Le refus de Mme Harris de dire qu’elle cesserait d’armer Israël pendant le génocide lui a coûté des voix. Reem Abuelhaj est une organisatrice de Pennsylvanie avec No Ceasefire No Vote PA, un groupe qui a cherché à obtenir une promesse d’embargo sur les armes de la part de Harris. Reem Abuelhaj craignait qu’un vote en faveur de Mme Harris ne crée un précédent par lequel le parti démocrate ignorerait ses électeurs qui s’opposent aux violations des droits de l’homme.
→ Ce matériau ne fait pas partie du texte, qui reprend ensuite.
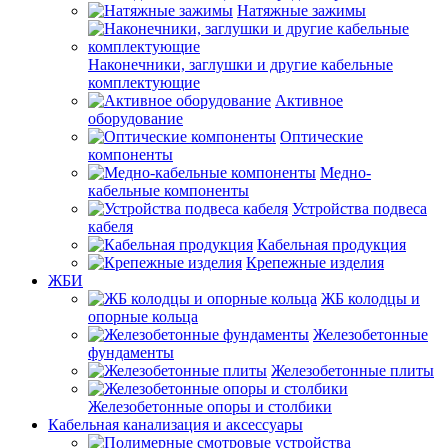
Натяжные зажимы
Наконечники, заглушки и другие кабельные
комплектующие
Активное
оборудование
Оптические
компоненты
Медно-
кабельные компоненты
Устройства подвеса
кабеля
Кабельная продукция
Крепежные изделия
ЖБИ
ЖБ колодцы и
опорные кольца
Железобетонные
фундаменты
Железобетонные плиты
Железобетонные опоры и столбики
Кабельная канализация и аксессуары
Abuelhaj a tenu bon jusqu’au jour du scrutin, espérant en vain que M. Harris changerait de politique à la dernière minute.
« Je suis entré dans l’isoloir et je n’ai pas pu m’empêcher de pleurer », a déclaré Abuelhaj à The Intercept. Tout ce que je voyais, c’était le visage d’un enfant de Jabaliya », une ville du nord de Gaza, “tenant le corps de son jeune frère ou de sa jeune sœur tué(e) au cours du week-end”. J’ai voté contre le bulletin de vote, mais j’ai laissé le haut du bulletin en blanc ». Nous ne saurons jamais combien d’électeurs ont eu des réactions similaires. Ce que nous savons, c’est que Trump est désormais le président élu et qu’il prendra ses fonctions pour un second mandat le 20 janvier 2025.
Il incombe à ceux qui cherchent à mettre fin au génocide israélien et à l’occupation illégale du territoire palestinien de redoubler d’efforts pour s’y opposer. Le mouvement Boycott, Désinvestissement, Sanctions (BDS) est un outil précieux pour lutter contre l’occupation.
En 2005, 170 organisations de la société civile palestinienne ont appelé au boycott, au désinvestissement et aux sanctions contre Israël. Elles ont décrit le BDS comme des « mesures punitives non violentes » devant durer jusqu’à ce qu’Israël respecte pleinement le droit international en (1) mettant fin à son occupation et à sa colonisation de toutes les terres arabes et en démantelant son mur de séparation ; (2) reconnaissant les droits fondamentaux des citoyens arabes palestiniens d’Israël à une égalité totale ; et (3) respectant, protégeant et promouvant le droit des réfugiés palestiniens à retourner sur leurs terres, comme le stipule la résolution 194 de l’Assemblée générale de l’ONU.
Le BDS a été si efficace que plusieurs lois anti-boycott ont été promulguées au niveau fédéral et au niveau des États afin d’empêcher le peuple américain d’exercer son droit au boycott prévu par le premier amendement. La loi anti-boycott des OIG, qui a été adoptée par la Chambre des représentants et qui est en cours d’examen par la commission des affaires étrangères du Sénat, élargirait la loi anti-boycott existante pour y inclure certains boycotts imposés par des organisations gouvernementales internationales.
Mais nous devons persister. « Un changement significatif en faveur de la justice ne sera possible que grâce à la puissance des mouvements populaires mondiaux », a écrit le mouvement BDS dans un communiqué après la victoire de M. Trump.
« L’action stratégique et raisonnée de la base et de la société civile – des conseils municipaux, des syndicats et des institutions du monde entier – n’a jamais été aussi essentielle qu’aujourd’hui, non seulement pour mettre fin au génocide, mais aussi pour sauver le monde d’une ère imminente de ‘la loi du plus fort’ ».